A churchman living in east London despairs of his flock. “There are many people who do not believe that God exists, nor do they think that the human soul lives on after the death of the body,” he laments. “They consider that the universe has always been as it is now and is ruled by chance rather than providence.”
It’s a complaint many would make about their congregation – but what might be surprising is that Peter of Cornwall, prior of Holy Trinity, Aldgate, wrote this in 1200.
In the Western mind, history is often seen as linear, one of the strands of which is that there is a continuous trend from ignorance and religiosity towards enlightenment and atheism. It’s assumed that people in the Middle Ages were very Christian. Yet what many of the chroniclers suggest is that men at the time were far less religious than those of the later, early modern period.
They were rarely atheists – the concept only dates from Elizabethan times, although some prominent figures were known to express scepticism. But their attachment to Christianity seems confused and mixed up with folklore. It was only in the late Middle Ages, following the Black Death, that people began to take Christianity and its rules much more seriously.
To make a sweeping statement, medieval people were childlike in their behaviour. Repression was an alien, later concept. Men and women tended to show their emotions, which could swing from laughter to anger, which partly explains why 13th-century Oxford had twice the homicide rate of Baltimore or Detroit today.

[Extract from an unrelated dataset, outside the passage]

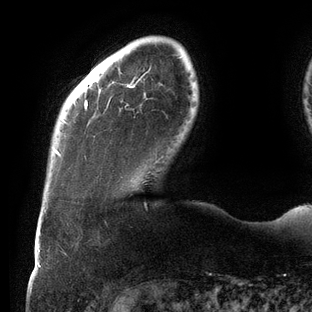
Breast MRI (dynamic contrast-enhanced), one axial slice; position 19 of 144 along the scan axis; cropped to one breast; dynamic contrast-enhanced series, time point 2 of 6 at this slice position (early post-contrast); 3 T; TE 2.7 ms, TR 6.5 ms; 1.2 mm slice thickness; 312 × 312 image matrix. Female patient.
Structures marked on this image (semi-automatic segmentation, software-assisted and operator-edited):
- enhancing-tissue mask used for the functional tumour volume (all voxels passing the contrast-enhancement thresholds inside the analysis volume; usually the tumour): bounding box (x1, y1, x2, y2) in pixels: (55, 57, 180, 156)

This was reflected in their religious practice, too. One preacher, Alexander Ashby, complained that at the solemn moment of Mass, with “the hush as the priest prayed silently before consecrating the Eucharist, a hubbub of gossip and joking commonly broke out among the congregation”. The main reason that Edward the Confessor was considered holy was that he didn’t talk throughout Mass, as most people did in the 11th century.